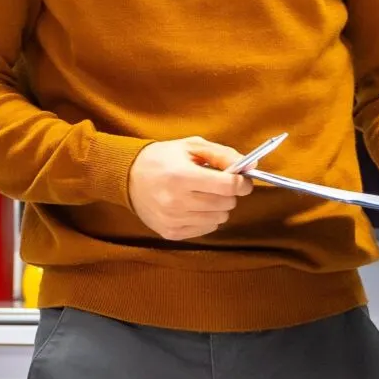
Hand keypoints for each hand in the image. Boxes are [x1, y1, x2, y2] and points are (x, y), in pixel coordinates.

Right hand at [127, 137, 251, 240]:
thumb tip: (251, 166)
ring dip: (217, 206)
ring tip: (203, 195)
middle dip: (227, 193)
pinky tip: (194, 206)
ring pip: (219, 218)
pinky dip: (206, 218)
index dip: (242, 182)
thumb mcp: (191, 146)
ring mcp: (173, 219)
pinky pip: (206, 229)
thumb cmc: (162, 159)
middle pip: (226, 203)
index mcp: (182, 176)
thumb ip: (223, 154)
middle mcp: (176, 201)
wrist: (127, 177)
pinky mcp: (170, 232)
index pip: (228, 186)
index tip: (241, 180)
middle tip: (216, 184)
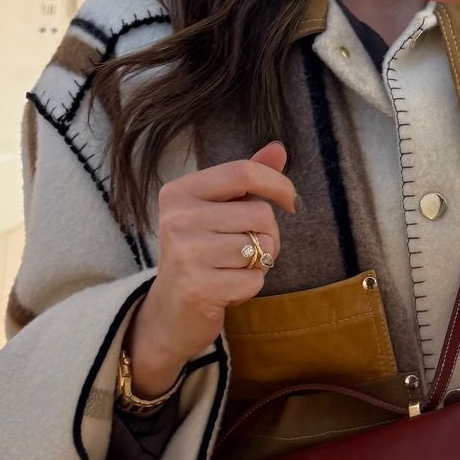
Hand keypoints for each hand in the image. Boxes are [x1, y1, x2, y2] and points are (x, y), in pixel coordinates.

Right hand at [123, 140, 298, 395]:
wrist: (169, 312)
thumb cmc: (200, 254)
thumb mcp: (217, 211)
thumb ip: (246, 180)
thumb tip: (278, 148)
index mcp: (179, 192)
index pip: (242, 172)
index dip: (278, 184)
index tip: (291, 201)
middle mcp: (177, 219)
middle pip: (260, 213)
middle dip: (269, 235)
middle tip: (247, 251)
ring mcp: (185, 253)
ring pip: (261, 247)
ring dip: (259, 263)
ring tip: (232, 269)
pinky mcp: (197, 287)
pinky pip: (254, 280)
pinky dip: (250, 288)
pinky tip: (226, 290)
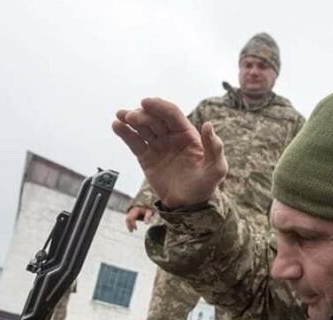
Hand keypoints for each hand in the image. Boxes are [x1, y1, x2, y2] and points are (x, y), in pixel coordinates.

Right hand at [112, 98, 226, 208]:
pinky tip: (116, 126)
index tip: (146, 102)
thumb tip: (208, 125)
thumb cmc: (205, 185)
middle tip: (131, 116)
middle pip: (155, 119)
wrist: (188, 205)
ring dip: (131, 119)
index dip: (159, 107)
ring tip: (120, 117)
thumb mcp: (216, 168)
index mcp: (187, 134)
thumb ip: (214, 148)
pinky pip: (134, 142)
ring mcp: (158, 145)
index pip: (172, 115)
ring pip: (143, 128)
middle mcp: (171, 136)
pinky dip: (125, 133)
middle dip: (143, 114)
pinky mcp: (146, 157)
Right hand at [125, 206, 152, 231]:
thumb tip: (146, 223)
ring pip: (127, 219)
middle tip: (131, 231)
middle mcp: (132, 211)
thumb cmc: (147, 210)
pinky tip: (131, 228)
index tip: (136, 229)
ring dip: (128, 225)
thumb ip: (148, 217)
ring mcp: (130, 212)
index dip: (133, 224)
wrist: (145, 205)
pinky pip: (127, 219)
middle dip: (129, 225)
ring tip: (131, 231)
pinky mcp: (129, 214)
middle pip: (128, 219)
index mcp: (136, 210)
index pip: (132, 218)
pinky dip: (128, 224)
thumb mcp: (149, 212)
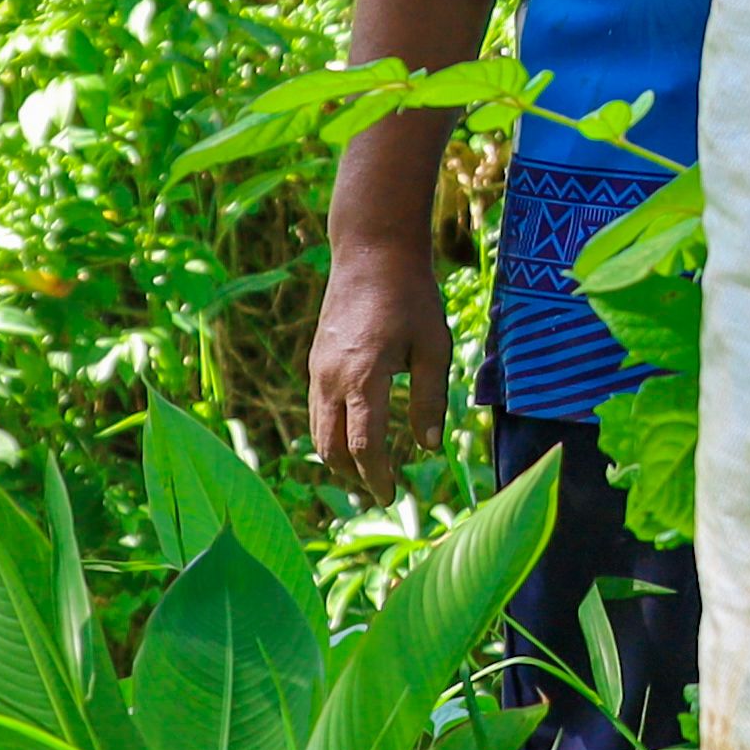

----

> Task description
Taking the records above line by line, count those that hold the word "hand"; the number is the entire answer.

> Solution to this task
7